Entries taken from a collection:
◆ ◆ ◆ ◆ ◆
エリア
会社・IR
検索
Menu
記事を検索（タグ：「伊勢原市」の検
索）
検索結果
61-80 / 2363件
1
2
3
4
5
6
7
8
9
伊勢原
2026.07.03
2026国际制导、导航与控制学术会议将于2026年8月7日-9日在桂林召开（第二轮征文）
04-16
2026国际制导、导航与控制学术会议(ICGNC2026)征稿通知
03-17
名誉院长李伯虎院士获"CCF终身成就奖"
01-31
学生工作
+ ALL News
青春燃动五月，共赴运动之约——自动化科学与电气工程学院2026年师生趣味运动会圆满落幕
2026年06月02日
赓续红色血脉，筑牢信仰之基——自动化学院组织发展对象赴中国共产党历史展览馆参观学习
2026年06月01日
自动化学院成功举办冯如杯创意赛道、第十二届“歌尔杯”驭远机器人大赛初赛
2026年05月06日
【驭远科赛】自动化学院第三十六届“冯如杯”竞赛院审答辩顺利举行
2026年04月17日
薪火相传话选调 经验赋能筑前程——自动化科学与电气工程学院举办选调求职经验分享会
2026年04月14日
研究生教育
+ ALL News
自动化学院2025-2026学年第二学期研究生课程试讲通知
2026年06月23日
◆ ◆ ◆ ◆ ◆
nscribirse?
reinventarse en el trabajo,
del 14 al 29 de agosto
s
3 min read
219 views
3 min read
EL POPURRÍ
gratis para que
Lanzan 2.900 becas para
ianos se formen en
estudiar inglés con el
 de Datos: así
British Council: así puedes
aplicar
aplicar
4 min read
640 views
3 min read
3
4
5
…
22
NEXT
◆ ◆ ◆ ◆ ◆
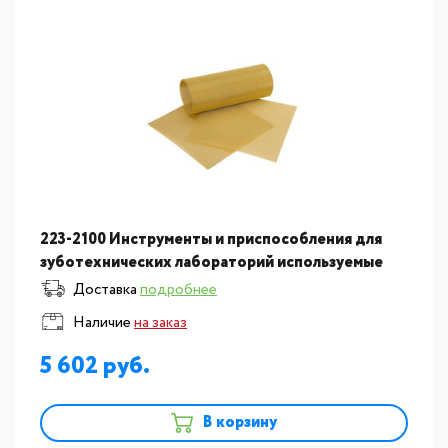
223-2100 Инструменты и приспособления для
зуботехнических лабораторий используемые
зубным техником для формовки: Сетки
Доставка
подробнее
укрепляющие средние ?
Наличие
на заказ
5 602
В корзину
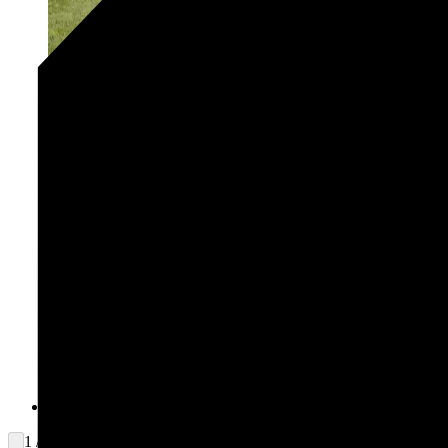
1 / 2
◆ ◆ ◆ ◆ ◆
About this task → The lines above starting at the one that contains "2026年06月02日" and ending at the one that contains "2026年06月23日" must be transcribed exactly, and no other lines may appear.

Exercise output →
2026年06月02日
赓续红色血脉，筑牢信仰之基——自动化学院组织发展对象赴中国共产党历史展览馆参观学习
2026年06月01日
自动化学院成功举办冯如杯创意赛道、第十二届“歌尔杯”驭远机器人大赛初赛
2026年05月06日
【驭远科赛】自动化学院第三十六届“冯如杯”竞赛院审答辩顺利举行
2026年04月17日
薪火相传话选调 经验赋能筑前程——自动化科学与电气工程学院举办选调求职经验分享会
2026年04月14日
研究生教育
+ ALL News
自动化学院2025-2026学年第二学期研究生课程试讲通知
2026年06月23日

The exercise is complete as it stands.